Coworker Co-Founder and CEO Leanne Beesley tells us that this socializing — and just being able to meet interesting people — helps convert small business owners into fans of coworking spaces.
“If you’re spending all day working alone from home or cafes, you usually have to make a big effort to go out to networking events, conferences or industry meetups if you want to be around like-minded and ambitious people,” Beesley says.
Coworking, she says, makes networking a passive, serendipitous process: You bump into other professionals in the kitchen or during community lunches, and this is much more natural than traditional networking events.
“If you’re someone who cringes at the cliched concept of ‘networking’ but would still love a way to meet interesting people, try out a coworking space for at least one week to see if you like the community. And remember, the person working a few meters away from you just might end up being your new best friend!”
Finding the Right Office Space for Your Small Business
With the variety of options available, it might be unclear which is the best fit. Kristie Holden at Marketcircle has a helpful guide to finding office space that, while written specifically for tech startups, is useful for any entrepreneur.
Holden recommends asking yourself a few questions to visualize what kind of space you’ll need (and can afford):
- What is your budget? A one-year lease on a commercial office might be more than you can afford. Maybe even a nice office in a shared space with a receptionist gets you over-budget. If so, the coworking space will be the most affordable option.
- What are your needs? What about your customers’ needs? Think about how much physical room you’ll need to work — maybe you have a printer and a large file cabinet, for example — and try to make space for that. Further, if you’ll be speaking to customers regularly or inviting others to come into the office to speak with you, look for ways to accommodate them. A coworking space, for example, might not make sense if you spend hours every day meeting clients face-to-face.

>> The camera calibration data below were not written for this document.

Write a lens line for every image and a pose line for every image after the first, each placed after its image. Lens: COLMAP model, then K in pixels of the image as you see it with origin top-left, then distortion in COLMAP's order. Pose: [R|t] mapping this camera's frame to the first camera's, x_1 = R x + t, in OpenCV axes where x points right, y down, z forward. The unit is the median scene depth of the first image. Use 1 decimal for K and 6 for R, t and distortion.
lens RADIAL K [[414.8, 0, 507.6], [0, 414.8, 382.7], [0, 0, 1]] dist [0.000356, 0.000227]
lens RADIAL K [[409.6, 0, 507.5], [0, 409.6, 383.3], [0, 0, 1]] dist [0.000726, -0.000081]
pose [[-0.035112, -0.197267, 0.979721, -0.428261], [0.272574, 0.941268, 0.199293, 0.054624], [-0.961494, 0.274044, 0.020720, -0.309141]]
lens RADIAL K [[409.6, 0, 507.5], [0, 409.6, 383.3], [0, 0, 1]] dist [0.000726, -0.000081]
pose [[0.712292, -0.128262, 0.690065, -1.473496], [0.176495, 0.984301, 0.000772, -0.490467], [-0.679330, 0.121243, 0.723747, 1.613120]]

- How do you plan to grow? Perhaps this office is just a jumping-off point for bigger and better things. If you can, plot those next stages of growth to get an idea for how long it will take you to outgrow this new space.
Note, too, that you can always unbundle some of the physical aspects of your business. For example, you could rent a business storage space to house the files, archives and materials you don’t need to access on a daily basis. This could free up space in your home, and it would let you take advantage of the freedom that a co-working or shared space offers: Just arrive, open your laptop and start working.
The important thing to remember is flexibility is on your side. You don’t need to settle for a long-term commitment in a space that’s not a good fit for your business. Once you understand your needs and your resources, you’ll be able to find the right new office space for your business.